Schärfere Bilder aus dem Inneren einer Zelle

Durchbruch der Auflösungsgrenze im Lichtmikroskop – Helmholtz-Preis für zwei Göttinger Wissenschaftler

Seltsame Landschaften aus den buckeligen Oberflächen einzelner Atome – solche Bilder gehören dank der Rastersondenmikroskopie in der Physik zum Stand der Technik. In der biologischen und medizinischen Forschung spielt dagegen das klassische Lichtmikroskop noch immer eine überragende Rolle, denn es bietet zwei Vorteile: Es zerstört lebende Zellen nicht und ermöglicht auch Einblicke in tiefere Gewebeschichten. Das Problem, dass es sich bisher nur für die Betrachtung relativ grober Strukturen eignete, haben Stefan W. Hell und Thomas A. Klar vom Göttinger Max-Planck-Institut für Biophysikalische Chemie nun gelöst: Sie entwickelten ein Verfahren, mit dem es möglich ist, mit dem Lichtmikroskop auch kleinste Strukturen im Inneren einer Zelle detailreich zu erkennen. Für diese entscheidende Verbesserung der Messtechnik erhalten die beiden Forscher den diesjährigen Helmholtz-Preis.

Ob in der Biotechnologie oder der Medizin – wer lebende Zellen erforscht, steht (bisher) stets vor demselben Dilemma: Um feinste Strukturen zu erkennen, eignen sich nur die modernen Röntgen-, Elektronen- oder Rastersondenmikroskope. Aber beim Elektronenmikroskop bleiben die Elektronen nach einigen Mikrometern in der Probenoberfläche stecken, und die Rastersondenmikroskope sind grundsätzlich nur Oberflächenverfahren. Man behilft sich damit, Zellen zu präparieren und in hauchdünne Schichten zu schneiden, um aus einer Vielzahl von Schnittaufnahmen die Zelle zu rekonstruieren. Doch lebende Zellen lassen sich so nicht beobachten.
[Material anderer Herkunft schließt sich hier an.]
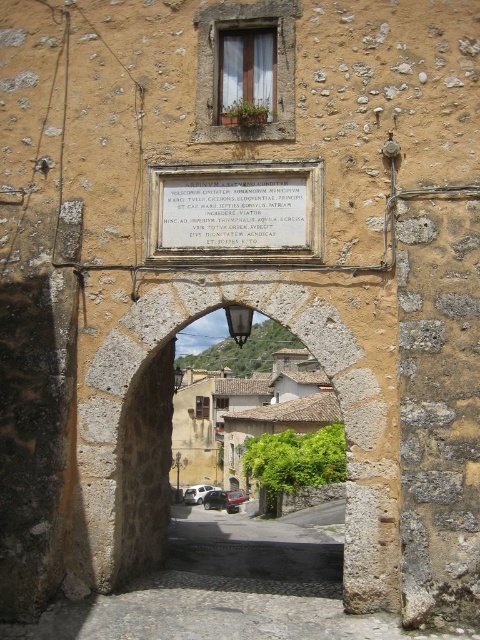
Based on the photo, does brown stone houses at center appear over white fabric window at upper center?

No, brown stone houses at center is not above white fabric window at upper center.

Is point (223, 376) positioned in front of point (239, 54)?

No, (223, 376) is behind (239, 54).

At what (x,y) coordinates should I click in order to perform the action: click on brown stone houses at center. Please return your answer as a coordinate pair (x, y). This screenshot has height=640, width=480. Looking at the image, I should click on (244, 413).

Who is positioned more to the right, brown stone houses at center or white matte car at center?

From the viewer's perspective, brown stone houses at center appears more on the right side.

Does brown stone houses at center come behind white matte car at center?

No, it is not.

Is point (300, 416) farther from viewer compared to point (196, 499)?

That is False.

Locate an element on the screen. brown stone houses at center is located at coordinates (244, 413).

Is white fabric window at upper center thinner than white matte car at center?

Yes, white fabric window at upper center is thinner than white matte car at center.

Between white fabric window at upper center and white matte car at center, which one has more height?

Standing taller between the two is white fabric window at upper center.

Who is more distant from viewer, (269, 74) or (207, 486)?

The point (207, 486) is behind.

Where is `white fabric window at upper center`? white fabric window at upper center is located at coordinates (247, 72).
Das gilt auch für das Röntgenmikroskop, dessen hochenergetische Strahlen zwar tiefer ins Gewebe eindringen, aber die Zelle bei der ersten Belichtung abtöten.

Bleibt also nur das Lichtmikroskop, mit dem sich das Zellinnere schonend erkunden lässt. Aber die Wellennatur des Lichts verhindert, dass das Licht feiner als eine halbe Wellenlänge fokussiert werden kann. Deshalb lassen sich so nur Strukturen bis zu einer Größe von rund 250 Nanometern deutlich erkennen. Für viele Zellbestandteile (wie den Golgi-Apparat, Chloroplasten in Pflanzen oder die bei der Nervenkommunikation entscheidenden Vesikel) reicht die Auflösung nicht aus.

Das neue Verfahren von Stefan Hell und Thomas Klar umgeht diese Beschränkung und macht damit den Weg frei für ganz neue Einsatzmöglichkeiten eines Lichtmikroskops. Es beruht auf dem Prinzip der konfokalen Fluoreszenzmikroskopie. Dabei fokussiert man (Laser-) Licht durch das Objektiv eines Mikroskops. Die getroffenen Moleküle werden zur Fluoreszenz angeregt. Aus der Fluoreszenzstrahlung, die sich mit einem Detektor auffangen lässt, kann dann durch Rasterung ein 3-D-Bild der Zelle erstellt werden. Das Problem liegt nun darin, dass das Laserlicht beim Weg durch das Objektiv gebeugt wird. Die Folge: Der fluoreszierende Teil der Moleküle bekommt einen unscharfen Rand, den Hell und Klar mit einem Trick quasi „abrasieren“: Mit einem zweiten intensiven Laserstrahl passender Wellenlänge, der zudem einen ringförmigen Fokus erzeugt, werden die Moleküle im Randbereich des Fokus am Fluoreszieren gehindert. Dieses „Abregen durch Licht“ funktioniert nur, wenn es schneller als die Fluoreszenz erfolgt, also innerhalb von wenigen Pikosekunden abgeschlossen ist. Die Wissenschaftler setzen sogar noch kürzere Pulse von nur 280 Femtosekunden Dauer ein.

Das neue Verfahren erlaubt im Prinzip Auflösungen bis in den molekularen Bereich. So können schärfere und damit informativere 3-D-Bilder aus dem Inneren einer Zelle entstehen. Außerdem lässt sich die Ultrakurzzeitdynamik biochemischer Abläufe in Zellen und Zellverbänden erfassen. In Zukunft könnte es auch dazu beitragen, optische Speicher mit höherer Dichte zu entwickeln oder noch feinere Strukturen bei Mikrochips zu realisieren.